Render every line of the listing below as a JSON array of strings, one string per line, and leave out the blank lines.

[[ Task inputs, beginning ]]

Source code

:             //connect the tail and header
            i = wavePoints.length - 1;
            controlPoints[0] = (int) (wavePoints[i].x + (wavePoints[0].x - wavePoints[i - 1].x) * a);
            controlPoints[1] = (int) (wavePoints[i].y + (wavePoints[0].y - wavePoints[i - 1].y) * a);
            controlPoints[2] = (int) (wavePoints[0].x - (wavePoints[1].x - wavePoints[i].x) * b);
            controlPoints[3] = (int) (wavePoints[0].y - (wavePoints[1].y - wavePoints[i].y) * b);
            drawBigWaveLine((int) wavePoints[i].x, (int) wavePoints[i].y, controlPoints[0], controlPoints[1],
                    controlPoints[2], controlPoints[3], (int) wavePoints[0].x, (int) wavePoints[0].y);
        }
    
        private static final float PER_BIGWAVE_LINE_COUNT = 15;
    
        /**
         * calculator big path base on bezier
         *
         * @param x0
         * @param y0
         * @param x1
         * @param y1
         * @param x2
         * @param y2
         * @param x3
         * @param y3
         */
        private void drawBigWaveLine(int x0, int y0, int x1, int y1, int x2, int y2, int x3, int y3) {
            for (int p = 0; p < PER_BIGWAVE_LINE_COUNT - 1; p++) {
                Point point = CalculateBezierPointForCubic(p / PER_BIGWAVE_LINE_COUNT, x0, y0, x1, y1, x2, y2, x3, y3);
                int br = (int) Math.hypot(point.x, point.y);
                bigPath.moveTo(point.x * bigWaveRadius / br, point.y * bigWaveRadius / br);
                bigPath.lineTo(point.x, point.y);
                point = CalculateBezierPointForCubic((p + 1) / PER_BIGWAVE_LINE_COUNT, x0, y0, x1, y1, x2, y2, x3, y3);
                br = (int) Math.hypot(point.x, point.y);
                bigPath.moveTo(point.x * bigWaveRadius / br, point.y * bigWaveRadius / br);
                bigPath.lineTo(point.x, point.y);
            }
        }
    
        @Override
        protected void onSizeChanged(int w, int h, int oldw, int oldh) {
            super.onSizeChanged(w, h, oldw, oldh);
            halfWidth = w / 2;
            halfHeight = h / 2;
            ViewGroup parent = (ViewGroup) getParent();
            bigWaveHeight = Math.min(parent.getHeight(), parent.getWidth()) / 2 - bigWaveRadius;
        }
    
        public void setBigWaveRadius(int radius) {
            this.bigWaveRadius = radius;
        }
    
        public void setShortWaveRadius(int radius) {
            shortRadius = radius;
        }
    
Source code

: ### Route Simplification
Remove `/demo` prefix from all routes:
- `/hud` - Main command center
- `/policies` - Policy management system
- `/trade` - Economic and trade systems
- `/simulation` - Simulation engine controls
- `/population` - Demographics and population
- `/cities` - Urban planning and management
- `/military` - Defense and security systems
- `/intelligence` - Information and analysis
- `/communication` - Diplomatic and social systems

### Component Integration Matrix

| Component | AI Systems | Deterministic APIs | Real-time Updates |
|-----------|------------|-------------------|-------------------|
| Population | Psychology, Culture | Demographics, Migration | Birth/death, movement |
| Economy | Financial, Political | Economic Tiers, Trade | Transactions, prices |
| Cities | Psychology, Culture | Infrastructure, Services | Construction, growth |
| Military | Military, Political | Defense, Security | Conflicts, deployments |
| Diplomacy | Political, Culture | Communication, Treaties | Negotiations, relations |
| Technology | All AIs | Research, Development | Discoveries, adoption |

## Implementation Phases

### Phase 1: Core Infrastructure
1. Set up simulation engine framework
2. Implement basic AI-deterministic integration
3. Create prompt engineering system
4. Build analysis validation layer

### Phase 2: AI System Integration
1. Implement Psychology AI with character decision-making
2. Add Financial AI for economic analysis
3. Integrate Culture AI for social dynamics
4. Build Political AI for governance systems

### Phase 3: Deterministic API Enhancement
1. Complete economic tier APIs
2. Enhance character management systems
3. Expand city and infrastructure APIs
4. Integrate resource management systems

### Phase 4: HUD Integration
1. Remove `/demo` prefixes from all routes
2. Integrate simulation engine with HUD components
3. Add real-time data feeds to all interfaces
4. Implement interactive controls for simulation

[[ Task inputs, end ]]

Response to this task
[
  "Source code",
  ":             //connect the tail and header",
  "            i = wavePoints.length - 1;",
  "            controlPoints[0] = (int) (wavePoints[i].x + (wavePoints[0].x - wavePoints[i - 1].x) * a);",
  "            controlPoints[1] = (int) (wavePoints[i].y + (wavePoints[0].y - wavePoints[i - 1].y) * a);",
  "            controlPoints[2] = (int) (wavePoints[0].x - (wavePoints[1].x - wavePoints[i].x) * b);",
  "            controlPoints[3] = (int) (wavePoints[0].y - (wavePoints[1].y - wavePoints[i].y) * b);",
  "            drawBigWaveLine((int) wavePoints[i].x, (int) wavePoints[i].y, controlPoints[0], controlPoints[1],",
  "                    controlPoints[2], controlPoints[3], (int) wavePoints[0].x, (int) wavePoints[0].y);",
  "        }",
  "        private static final float PER_BIGWAVE_LINE_COUNT = 15;",
  "        /**",
  "         * calculator big path base on bezier",
  "         *",
  "         * @param x0",
  "         * @param y0",
  "         * @param x1",
  "         * @param y1",
  "         * @param x2",
  "         * @param y2",
  "         * @param x3",
  "         * @param y3",
  "         */",
  "        private void drawBigWaveLine(int x0, int y0, int x1, int y1, int x2, int y2, int x3, int y3) {",
  "            for (int p = 0; p < PER_BIGWAVE_LINE_COUNT - 1; p++) {",
  "                Point point = CalculateBezierPointForCubic(p / PER_BIGWAVE_LINE_COUNT, x0, y0, x1, y1, x2, y2, x3, y3);",
  "                int br = (int) Math.hypot(point.x, point.y);",
  "                bigPath.moveTo(point.x * bigWaveRadius / br, point.y * bigWaveRadius / br);",
  "                bigPath.lineTo(point.x, point.y);",
  "                point = CalculateBezierPointForCubic((p + 1) / PER_BIGWAVE_LINE_COUNT, x0, y0, x1, y1, x2, y2, x3, y3);",
  "                br = (int) Math.hypot(point.x, point.y);",
  "                bigPath.moveTo(point.x * bigWaveRadius / br, point.y * bigWaveRadius / br);",
  "                bigPath.lineTo(point.x, point.y);",
  "            }",
  "        }",
  "        @Override",
  "        protected void onSizeChanged(int w, int h, int oldw, int oldh) {",
  "            super.onSizeChanged(w, h, oldw, oldh);",
  "            halfWidth = w / 2;",
  "            halfHeight = h / 2;",
  "            ViewGroup parent = (ViewGroup) getParent();",
  "            bigWaveHeight = Math.min(parent.getHeight(), parent.getWidth()) / 2 - bigWaveRadius;",
  "        }",
  "        public void setBigWaveRadius(int radius) {",
  "            this.bigWaveRadius = radius;",
  "        }",
  "        public void setShortWaveRadius(int radius) {",
  "            shortRadius = radius;",
  "        }",
  "Source code",
  ": ### Route Simplification",
  "Remove `/demo` prefix from all routes:",
  "- `/hud` - Main command center",
  "- `/policies` - Policy management system",
  "- `/trade` - Economic and trade systems",
  "- `/simulation` - Simulation engine controls",
  "- `/population` - Demographics and population",
  "- `/cities` - Urban planning and management",
  "- `/military` - Defense and security systems",
  "- `/intelligence` - Information and analysis",
  "- `/communication` - Diplomatic and social systems",
  "### Component Integration Matrix",
  "| Component | AI Systems | Deterministic APIs | Real-time Updates |",
  "|-----------|------------|-------------------|-------------------|",
  "| Population | Psychology, Culture | Demographics, Migration | Birth/death, movement |",
  "| Economy | Financial, Political | Economic Tiers, Trade | Transactions, prices |",
  "| Cities | Psychology, Culture | Infrastructure, Services | Construction, growth |",
  "| Military | Military, Political | Defense, Security | Conflicts, deployments |",
  "| Diplomacy | Political, Culture | Communication, Treaties | Negotiations, relations |",
  "| Technology | All AIs | Research, Development | Discoveries, adoption |",
  "## Implementation Phases",
  "### Phase 1: Core Infrastructure",
  "1. Set up simulation engine framework",
  "2. Implement basic AI-deterministic integration",
  "3. Create prompt engineering system",
  "4. Build analysis validation layer",
  "### Phase 2: AI System Integration",
  "1. Implement Psychology AI with character decision-making",
  "2. Add Financial AI for economic analysis",
  "3. Integrate Culture AI for social dynamics",
  "4. Build Political AI for governance systems",
  "### Phase 3: Deterministic API Enhancement",
  "1. Complete economic tier APIs",
  "2. Enhance character management systems",
  "3. Expand city and infrastructure APIs",
  "4. Integrate resource management systems",
  "### Phase 4: HUD Integration",
  "1. Remove `/demo` prefixes from all routes",
  "2. Integrate simulation engine with HUD components",
  "3. Add real-time data feeds to all interfaces",
  "4. Implement interactive controls for simulation"
]